→ **DATA FOR PROCESSING**
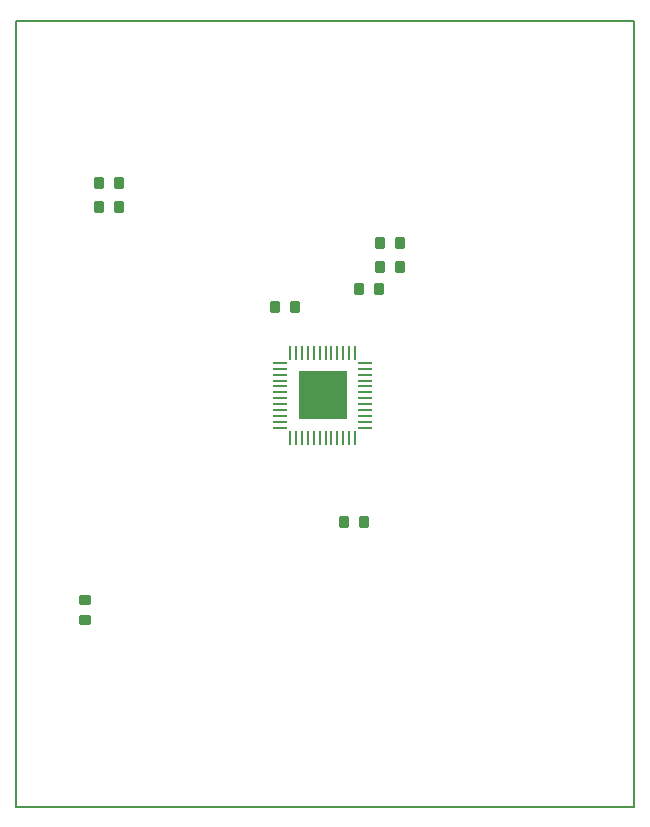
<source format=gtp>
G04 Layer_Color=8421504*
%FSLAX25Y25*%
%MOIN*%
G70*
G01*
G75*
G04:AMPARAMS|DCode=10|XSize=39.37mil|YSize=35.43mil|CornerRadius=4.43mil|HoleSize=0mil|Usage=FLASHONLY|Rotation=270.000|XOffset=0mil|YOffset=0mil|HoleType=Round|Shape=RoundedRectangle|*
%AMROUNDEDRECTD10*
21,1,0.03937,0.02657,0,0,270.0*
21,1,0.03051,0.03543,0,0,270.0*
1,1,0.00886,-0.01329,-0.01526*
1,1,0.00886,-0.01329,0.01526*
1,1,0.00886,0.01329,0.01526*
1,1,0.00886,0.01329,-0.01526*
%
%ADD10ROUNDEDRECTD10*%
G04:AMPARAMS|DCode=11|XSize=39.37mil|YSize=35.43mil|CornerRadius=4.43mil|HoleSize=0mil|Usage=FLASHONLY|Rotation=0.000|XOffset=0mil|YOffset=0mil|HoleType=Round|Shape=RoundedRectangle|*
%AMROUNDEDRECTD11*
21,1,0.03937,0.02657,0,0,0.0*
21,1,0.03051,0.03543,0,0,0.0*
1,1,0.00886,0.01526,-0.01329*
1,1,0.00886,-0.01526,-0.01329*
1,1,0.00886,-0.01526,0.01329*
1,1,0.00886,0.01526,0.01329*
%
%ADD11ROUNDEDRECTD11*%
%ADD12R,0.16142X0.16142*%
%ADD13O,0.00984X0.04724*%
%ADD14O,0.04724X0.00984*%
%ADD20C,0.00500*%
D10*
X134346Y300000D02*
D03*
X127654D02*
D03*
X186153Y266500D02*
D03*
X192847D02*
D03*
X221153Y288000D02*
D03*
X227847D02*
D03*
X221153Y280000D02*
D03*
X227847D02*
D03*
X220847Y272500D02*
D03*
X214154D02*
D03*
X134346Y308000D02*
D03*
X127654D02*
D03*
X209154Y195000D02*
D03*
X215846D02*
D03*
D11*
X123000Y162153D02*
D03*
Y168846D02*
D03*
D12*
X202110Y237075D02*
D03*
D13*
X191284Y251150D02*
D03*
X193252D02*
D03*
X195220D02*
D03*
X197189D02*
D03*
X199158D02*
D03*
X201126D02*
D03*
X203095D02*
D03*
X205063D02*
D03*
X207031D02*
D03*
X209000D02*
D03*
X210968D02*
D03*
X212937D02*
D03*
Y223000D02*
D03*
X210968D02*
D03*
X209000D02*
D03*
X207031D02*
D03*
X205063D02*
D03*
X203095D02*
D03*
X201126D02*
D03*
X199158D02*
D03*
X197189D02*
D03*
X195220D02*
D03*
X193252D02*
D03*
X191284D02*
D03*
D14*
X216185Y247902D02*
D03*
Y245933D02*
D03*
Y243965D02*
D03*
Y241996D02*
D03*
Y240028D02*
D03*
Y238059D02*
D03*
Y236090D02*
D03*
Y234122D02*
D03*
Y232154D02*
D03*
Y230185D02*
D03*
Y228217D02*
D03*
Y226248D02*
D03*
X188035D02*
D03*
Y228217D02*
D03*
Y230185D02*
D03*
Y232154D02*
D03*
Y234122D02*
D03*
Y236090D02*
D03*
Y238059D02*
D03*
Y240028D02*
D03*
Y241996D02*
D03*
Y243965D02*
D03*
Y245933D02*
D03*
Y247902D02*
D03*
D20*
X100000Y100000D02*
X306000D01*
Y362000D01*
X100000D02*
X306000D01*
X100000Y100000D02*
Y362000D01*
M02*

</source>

→ **WORK INSTRUCTIONS**
Please set down every line of the listing verbatim, excluding its pictures.

→ **TASK OUTPUT**
<source format=gtp>
G04 Layer_Color=8421504*
%FSLAX25Y25*%
%MOIN*%
G70*
G01*
G75*
G04:AMPARAMS|DCode=10|XSize=39.37mil|YSize=35.43mil|CornerRadius=4.43mil|HoleSize=0mil|Usage=FLASHONLY|Rotation=270.000|XOffset=0mil|YOffset=0mil|HoleType=Round|Shape=RoundedRectangle|*
%AMROUNDEDRECTD10*
21,1,0.03937,0.02657,0,0,270.0*
21,1,0.03051,0.03543,0,0,270.0*
1,1,0.00886,-0.01329,-0.01526*
1,1,0.00886,-0.01329,0.01526*
1,1,0.00886,0.01329,0.01526*
1,1,0.00886,0.01329,-0.01526*
%
%ADD10ROUNDEDRECTD10*%
G04:AMPARAMS|DCode=11|XSize=39.37mil|YSize=35.43mil|CornerRadius=4.43mil|HoleSize=0mil|Usage=FLASHONLY|Rotation=0.000|XOffset=0mil|YOffset=0mil|HoleType=Round|Shape=RoundedRectangle|*
%AMROUNDEDRECTD11*
21,1,0.03937,0.02657,0,0,0.0*
21,1,0.03051,0.03543,0,0,0.0*
1,1,0.00886,0.01526,-0.01329*
1,1,0.00886,-0.01526,-0.01329*
1,1,0.00886,-0.01526,0.01329*
1,1,0.00886,0.01526,0.01329*
%
%ADD11ROUNDEDRECTD11*%
%ADD12R,0.16142X0.16142*%
%ADD13O,0.00984X0.04724*%
%ADD14O,0.04724X0.00984*%
%ADD20C,0.00500*%
D10*
X134346Y300000D02*
D03*
X127654D02*
D03*
X186153Y266500D02*
D03*
X192847D02*
D03*
X221153Y288000D02*
D03*
X227847D02*
D03*
X221153Y280000D02*
D03*
X227847D02*
D03*
X220847Y272500D02*
D03*
X214154D02*
D03*
X134346Y308000D02*
D03*
X127654D02*
D03*
X209154Y195000D02*
D03*
X215846D02*
D03*
D11*
X123000Y162153D02*
D03*
Y168846D02*
D03*
D12*
X202110Y237075D02*
D03*
D13*
X191284Y251150D02*
D03*
X193252D02*
D03*
X195220D02*
D03*
X197189D02*
D03*
X199158D02*
D03*
X201126D02*
D03*
X203095D02*
D03*
X205063D02*
D03*
X207031D02*
D03*
X209000D02*
D03*
X210968D02*
D03*
X212937D02*
D03*
Y223000D02*
D03*
X210968D02*
D03*
X209000D02*
D03*
X207031D02*
D03*
X205063D02*
D03*
X203095D02*
D03*
X201126D02*
D03*
X199158D02*
D03*
X197189D02*
D03*
X195220D02*
D03*
X193252D02*
D03*
X191284D02*
D03*
D14*
X216185Y247902D02*
D03*
Y245933D02*
D03*
Y243965D02*
D03*
Y241996D02*
D03*
Y240028D02*
D03*
Y238059D02*
D03*
Y236090D02*
D03*
Y234122D02*
D03*
Y232154D02*
D03*
Y230185D02*
D03*
Y228217D02*
D03*
Y226248D02*
D03*
X188035D02*
D03*
Y228217D02*
D03*
Y230185D02*
D03*
Y232154D02*
D03*
Y234122D02*
D03*
Y236090D02*
D03*
Y238059D02*
D03*
Y240028D02*
D03*
Y241996D02*
D03*
Y243965D02*
D03*
Y245933D02*
D03*
Y247902D02*
D03*
D20*
X100000Y100000D02*
X306000D01*
Y362000D01*
X100000D02*
X306000D01*
X100000Y100000D02*
Y362000D01*
M02*

</source>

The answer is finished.